Aaron Woolcott works at the family business--a vanity press that has had success with a series of books titled The Beginner's . . . . (Colicky Baby, Wine Guide, Monthly Budget . . . insert any topic here). As a result of a childhood illness, Aaron's right arm and leg do not work completely, and he walks with a cane. He also has something of a stutter--and he works and lives with his over-protective sister Nandina. He is grieving his wife Dorothy, who was killed when a tree fell on their Baltimore home. Yes, Aaron is a quintessential Anne Tyler character.

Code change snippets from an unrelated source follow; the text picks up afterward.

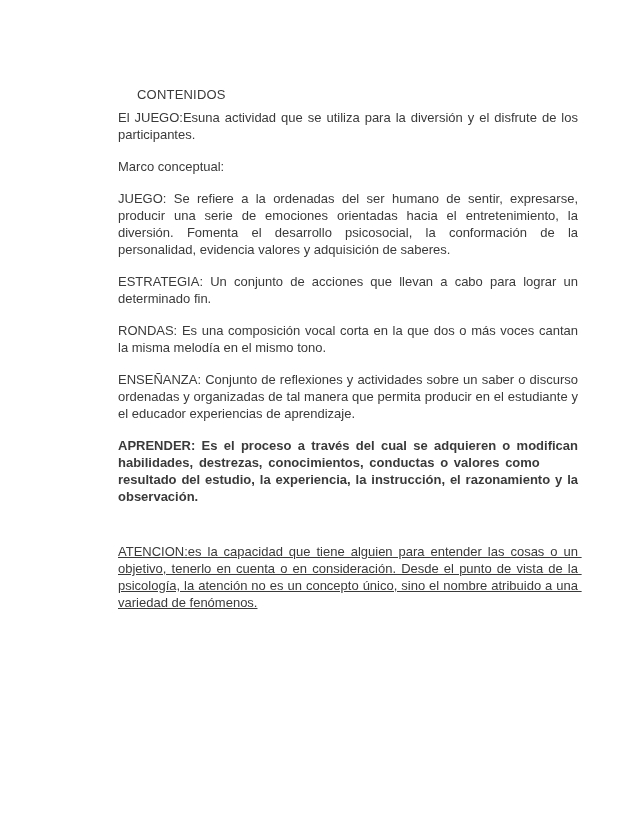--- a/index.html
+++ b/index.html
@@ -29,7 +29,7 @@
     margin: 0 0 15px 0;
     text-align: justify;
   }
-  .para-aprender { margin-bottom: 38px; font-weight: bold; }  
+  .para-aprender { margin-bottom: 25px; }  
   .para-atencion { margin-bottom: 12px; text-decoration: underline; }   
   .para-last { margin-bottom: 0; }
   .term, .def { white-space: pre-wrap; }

In the book's first sentence, we learn not only that Aaron's wife is dead, but that she has somehow reappeared. Through his interaction with her post-death incarnation, Aaron tries to work through not only the issues in their relationship, but the issues he has had in all his relationships--with family, coworkers, friends.
Although Tyler includes her usual melange of oddballs, the focus is squarely on Aaron; for me, this singular focus makes the book less interesting than some of Tyler's other works (e.g., Digging to America, Ladder of Years). Further, while the book has a sweetness about it, the insights Aaron finally achieves through his ruminations on his marriage and the appearance of his wife's spectral self seem fairly obvious (he refuses care from others because his mother and sister overcompensated for his disabilities by mollycoddling him; "we go around and around in this world"). The book is pleasant enough, but it's not Tyler's best work.
That was one of the worst things about losing your wife, I found: Your wife is the very person you want to discuss it all with.
I wanted the jolts and jogs of ordinary life. I wanted my consonants interrupting my vowels as I spoke, my feet stubbing hers as we hugged, my nose bumping hers as we kissed. I wanted realness, even if it was flawed and pockmarked.